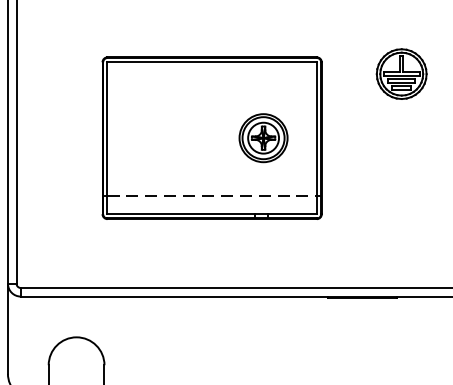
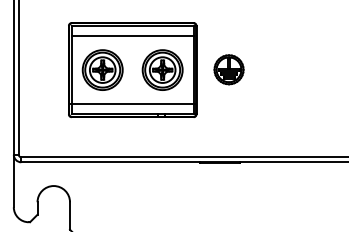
part: (400, 73) -> (228, 69), moved
line: (211, 80) -> (132, 36), added
part: (160, 137) -> (102, 69), added
part: (263, 137) -> (162, 69), size x1.43
line: (211, 195) -> (132, 103), dashed -> solid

******************************

TO DO:
Each line in the data that holds the string "part" must be returned.

EXERCISE OUTPUT:
part: (400, 73) -> (228, 69), moved
part: (160, 137) -> (102, 69), added
part: (263, 137) -> (162, 69), size x1.43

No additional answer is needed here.